Chiang Mai and the outlying mountain villages have become the fuel and backdrop for the stories we've been told; it makes a person realize that although there are universal truths, there are ways to experience them that we would never have imagined. These people's lives are not anything like ours. Thank you, thank you to our hosts and interpreters, the Sanborns, who have allowed us to hear the fringest of foreign thoughts and histories, and realize how completely our American worldview is imperfect.

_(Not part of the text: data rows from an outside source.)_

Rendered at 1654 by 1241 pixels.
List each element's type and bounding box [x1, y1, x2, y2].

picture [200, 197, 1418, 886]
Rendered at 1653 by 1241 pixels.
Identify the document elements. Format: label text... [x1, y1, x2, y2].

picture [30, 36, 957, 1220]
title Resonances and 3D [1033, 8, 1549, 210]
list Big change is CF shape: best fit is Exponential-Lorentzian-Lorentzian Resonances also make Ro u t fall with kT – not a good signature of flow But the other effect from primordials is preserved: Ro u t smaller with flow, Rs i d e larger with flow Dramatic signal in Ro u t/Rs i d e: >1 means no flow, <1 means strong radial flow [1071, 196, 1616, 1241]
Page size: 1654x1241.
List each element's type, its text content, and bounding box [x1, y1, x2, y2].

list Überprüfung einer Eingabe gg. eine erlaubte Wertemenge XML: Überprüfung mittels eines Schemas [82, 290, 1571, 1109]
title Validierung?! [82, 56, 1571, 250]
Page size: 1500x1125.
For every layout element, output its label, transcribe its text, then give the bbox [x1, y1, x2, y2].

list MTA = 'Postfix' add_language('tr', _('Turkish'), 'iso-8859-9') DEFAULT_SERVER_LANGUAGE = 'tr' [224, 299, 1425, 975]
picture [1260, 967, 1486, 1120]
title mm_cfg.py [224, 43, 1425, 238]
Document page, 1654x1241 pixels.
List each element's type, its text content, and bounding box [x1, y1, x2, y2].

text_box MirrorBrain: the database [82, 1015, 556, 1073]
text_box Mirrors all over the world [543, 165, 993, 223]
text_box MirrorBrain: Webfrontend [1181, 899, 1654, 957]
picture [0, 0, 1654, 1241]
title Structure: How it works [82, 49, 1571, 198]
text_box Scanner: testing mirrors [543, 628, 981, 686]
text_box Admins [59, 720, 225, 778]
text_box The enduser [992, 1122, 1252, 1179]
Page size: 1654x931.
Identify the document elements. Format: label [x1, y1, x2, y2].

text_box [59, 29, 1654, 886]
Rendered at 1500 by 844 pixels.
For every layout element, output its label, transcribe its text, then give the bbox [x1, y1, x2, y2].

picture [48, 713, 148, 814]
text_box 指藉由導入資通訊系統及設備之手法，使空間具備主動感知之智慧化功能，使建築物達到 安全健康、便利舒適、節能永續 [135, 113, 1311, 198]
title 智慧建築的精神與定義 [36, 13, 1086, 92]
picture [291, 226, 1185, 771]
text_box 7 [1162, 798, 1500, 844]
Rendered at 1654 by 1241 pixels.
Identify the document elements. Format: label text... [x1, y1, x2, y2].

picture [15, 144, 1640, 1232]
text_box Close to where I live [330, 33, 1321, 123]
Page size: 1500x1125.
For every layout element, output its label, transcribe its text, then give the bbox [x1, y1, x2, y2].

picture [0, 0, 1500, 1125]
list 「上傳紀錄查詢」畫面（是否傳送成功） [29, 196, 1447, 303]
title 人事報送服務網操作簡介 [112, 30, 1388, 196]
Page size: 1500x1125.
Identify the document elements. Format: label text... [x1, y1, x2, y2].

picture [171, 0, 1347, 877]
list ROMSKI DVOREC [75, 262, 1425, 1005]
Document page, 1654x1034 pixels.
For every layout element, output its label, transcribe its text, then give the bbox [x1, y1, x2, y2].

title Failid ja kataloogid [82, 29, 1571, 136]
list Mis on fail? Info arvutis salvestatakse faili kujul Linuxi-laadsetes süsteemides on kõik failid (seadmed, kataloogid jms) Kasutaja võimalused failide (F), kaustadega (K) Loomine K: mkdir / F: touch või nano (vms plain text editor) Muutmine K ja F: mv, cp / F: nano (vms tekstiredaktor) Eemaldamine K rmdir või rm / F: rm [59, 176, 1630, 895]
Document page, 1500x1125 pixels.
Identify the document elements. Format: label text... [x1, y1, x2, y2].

On the shuttle bus, there was a man from Cambodia who became a commercial pilot, a proud father of 2, happily married and very giggly when asked about his wife, though when he was 10, of course, his parents and 4 brothers and sisters were all executed by the Khmer Rouge. In the tiny mountain village of Musikee, the chief authority is a soldier named Haan, married seven times, no children, once severed his own finger to accompany a family-less fallen friend into the afterlife, and is now considering becoming a monk. You, too, can interact with your body parts and see what we can live without!

Every house has a spirit house beside it, a dollhouse they make very cozy and fill with food to keep the evil spirits from living in their house with them. There are spiky ornaments along the rooftops, as well, to keep them away.

You take your shoes off. You bow and smile. You do not ask for chop sticks- if you need them, you will be given them. You don't touch another person's head, laugh hysterically, get upset, or cry, in public. How many people have seen mysterious and otherworldly things in their lives? (a majority raise their hands) We are interacting, sharing, watching, and listening, and collecting a mountain of material that will assemble itself when the time comes.

6.1.07

On the Eve of International Collaboration

We are flying to Thailand tomorrow. In the mountains around Chiang Mai, the DV camera and sound recorder will collect two and a half week's worth of material to be assimilated into the Mysteriam body of work. There is no clear indication of what will happen, although we will be relatively safe, guided by family of ours that have been Christian missionaries there for thirty years.

The goal is to interact with orphans and educators in remote villages. We're taking singing, clapping, theatre games, and recording devices with us to facilitate the moments of uncomprehending fascination (of which I hope they will experience as many as I expect we will), and there will be artwork generated from the results this spring.

To learn more about how far we can go in engaging such a foreign community, we visit the Interactive Institute.

To prepare for the unpredictability of our own reactions in an exotic culture, we take the Invisible Bias Tests, and you should too.

To practice the acceptance of absurdity, we use the Translator from English to another language, then back again, and what we have is perverse, just like we will be. Good to be prepared to look ridiculous for awhile.